BEGIN Dataset content

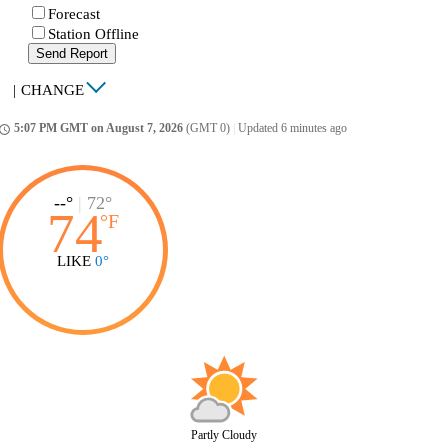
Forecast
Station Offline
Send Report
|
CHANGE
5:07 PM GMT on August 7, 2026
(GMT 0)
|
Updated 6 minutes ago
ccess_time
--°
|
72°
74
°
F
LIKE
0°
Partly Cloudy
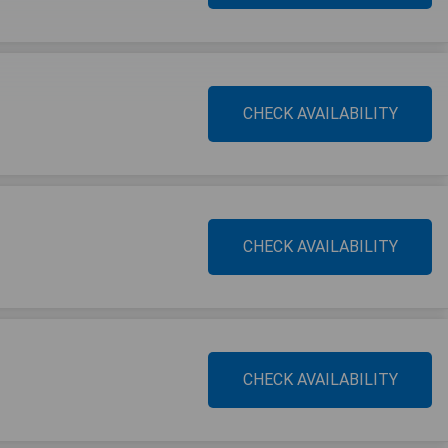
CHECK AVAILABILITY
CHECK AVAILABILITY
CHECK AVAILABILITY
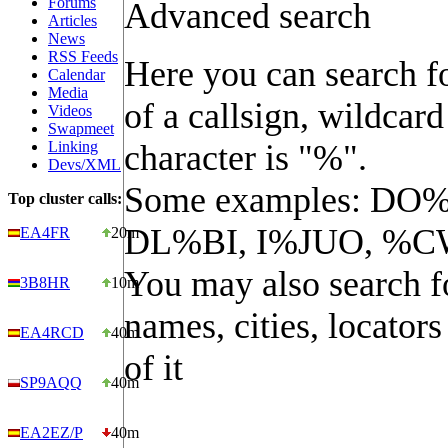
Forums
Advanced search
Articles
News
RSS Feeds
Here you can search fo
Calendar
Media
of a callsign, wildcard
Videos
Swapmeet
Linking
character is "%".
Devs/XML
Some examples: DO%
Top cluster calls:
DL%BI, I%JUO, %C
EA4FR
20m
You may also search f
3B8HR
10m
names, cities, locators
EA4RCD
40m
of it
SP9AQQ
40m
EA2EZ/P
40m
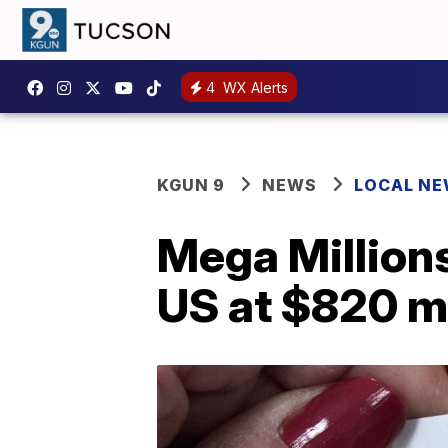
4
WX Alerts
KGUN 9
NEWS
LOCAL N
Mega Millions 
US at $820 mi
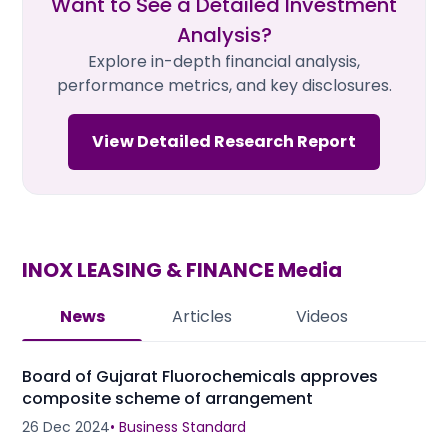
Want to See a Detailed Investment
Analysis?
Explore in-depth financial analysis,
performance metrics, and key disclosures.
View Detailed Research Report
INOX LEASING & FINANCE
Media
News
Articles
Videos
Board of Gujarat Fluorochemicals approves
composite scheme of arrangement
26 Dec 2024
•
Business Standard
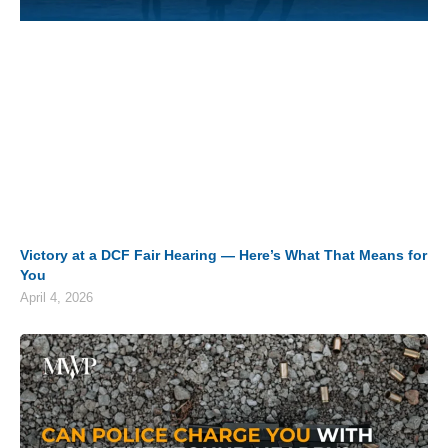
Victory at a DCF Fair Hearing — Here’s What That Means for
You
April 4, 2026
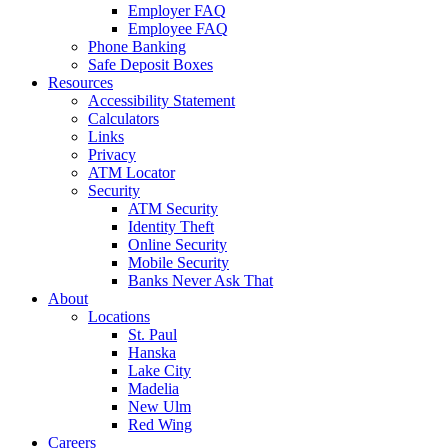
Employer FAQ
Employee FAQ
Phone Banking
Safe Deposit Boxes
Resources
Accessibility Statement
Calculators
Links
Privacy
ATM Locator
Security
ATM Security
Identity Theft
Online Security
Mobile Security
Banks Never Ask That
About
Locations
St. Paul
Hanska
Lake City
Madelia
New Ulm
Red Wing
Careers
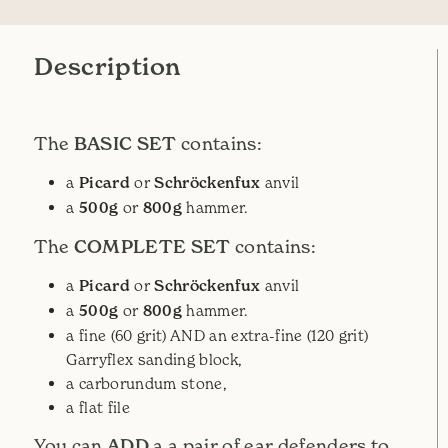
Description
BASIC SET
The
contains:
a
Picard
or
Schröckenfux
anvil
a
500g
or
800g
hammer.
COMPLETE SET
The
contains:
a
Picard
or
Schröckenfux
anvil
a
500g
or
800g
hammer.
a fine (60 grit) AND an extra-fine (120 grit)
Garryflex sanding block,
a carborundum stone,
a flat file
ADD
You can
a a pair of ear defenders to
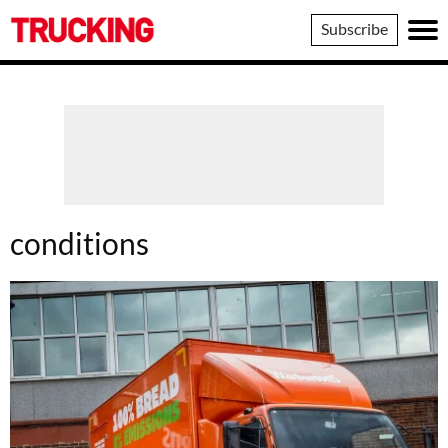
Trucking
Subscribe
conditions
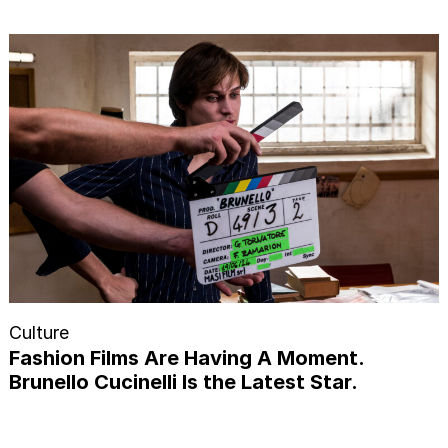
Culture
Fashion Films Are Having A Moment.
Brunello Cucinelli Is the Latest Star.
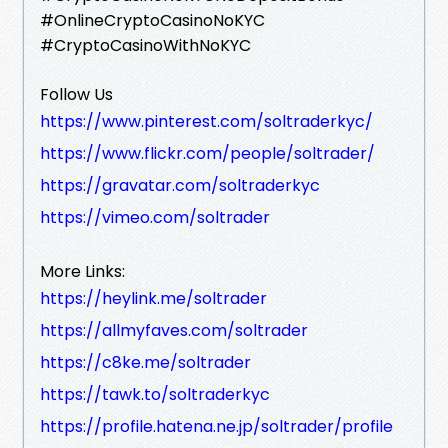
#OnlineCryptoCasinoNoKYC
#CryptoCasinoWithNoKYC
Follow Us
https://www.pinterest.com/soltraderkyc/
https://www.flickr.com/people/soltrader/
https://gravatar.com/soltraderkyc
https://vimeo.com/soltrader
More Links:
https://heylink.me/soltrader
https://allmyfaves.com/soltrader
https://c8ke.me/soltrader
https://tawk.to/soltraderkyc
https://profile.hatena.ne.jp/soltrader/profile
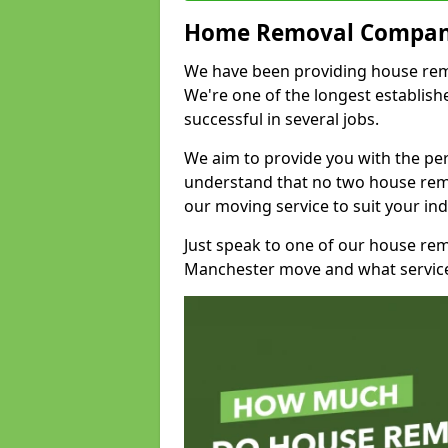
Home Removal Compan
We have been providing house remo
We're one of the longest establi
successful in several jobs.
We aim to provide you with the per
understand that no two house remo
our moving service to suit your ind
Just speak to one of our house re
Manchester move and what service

END Dataset content

What you need to do:
Please give the data again unaltered, leaving out any images.

Written response:
Forecast
Station Offline
Send Report
|
CHANGE
5:07 PM GMT on August 7, 2026
(GMT 0)
|
Updated 6 minutes ago
ccess_time
--°
|
72°
74
°
F
LIKE
0°
Partly Cloudy
CHECK AVAILABILITY
CHECK AVAILABILITY
CHECK AVAILABILITY
Forums
Advanced search
Articles
News
RSS Feeds
Here you can search fo
Calendar
Media
of a callsign, wildcard
Videos
Swapmeet
Linking
character is "%".
Devs/XML
Some examples: DO%
Top cluster calls:
DL%BI, I%JUO, %C
EA4FR
20m
You may also search f
3B8HR
10m
names, cities, locators
EA4RCD
40m
of it
SP9AQQ
40m
EA2EZ/P
40m
4
WX Alerts
KGUN 9
NEWS
LOCAL N
Mega Millions 
US at $820 mi
Want to See a Detailed Investment
Analysis?
Explore in-depth financial analysis,
performance metrics, and key disclosures.
View Detailed Research Report
INOX LEASING & FINANCE
Media
News
Articles
Videos
Board of Gujarat Fluorochemicals approves
composite scheme of arrangement
26 Dec 2024
•
Business Standard
Victory at a DCF Fair Hearing — Here’s What That Means for
You
April 4, 2026
Employer FAQ
Employee FAQ
Phone Banking
Safe Deposit Boxes
Resources
Accessibility Statement
Calculators
Links
Privacy
ATM Locator
Security
ATM Security
Identity Theft
Online Security
Mobile Security
Banks Never Ask That
About
Locations
St. Paul
Hanska
Lake City
Madelia
New Ulm
Red Wing
Careers
Description
BASIC SET
The
contains:
a
Picard
or
Schröckenfux
anvil
a
500g
or
800g
hammer.
COMPLETE SET
The
contains:
a
Picard
or
Schröckenfux
anvil
a
500g
or
800g
hammer.
a fine (60 grit) AND an extra-fine (120 grit)
Garryflex sanding block,
a carborundum stone,
a flat file
ADD
You can
a a pair of ear defenders to
Trucking
Subscribe
conditions
Culture
Fashion Films Are Having A Moment.
Brunello Cucinelli Is the Latest Star.
#OnlineCryptoCasinoNoKYC
#CryptoCasinoWithNoKYC
Follow Us
https://www.pinterest.com/soltraderkyc/
https://www.flickr.com/people/soltrader/
https://gravatar.com/soltraderkyc
https://vimeo.com/soltrader
More Links:
https://heylink.me/soltrader
https://allmyfaves.com/soltrader
https://c8ke.me/soltrader
https://tawk.to/soltraderkyc
https://profile.hatena.ne.jp/soltrader/profile
Home Removal Compan
We have been providing house remo
We're one of the longest establi
successful in several jobs.
We aim to provide you with the per
understand that no two house remo
our moving service to suit your ind
Just speak to one of our house re
Manchester move and what service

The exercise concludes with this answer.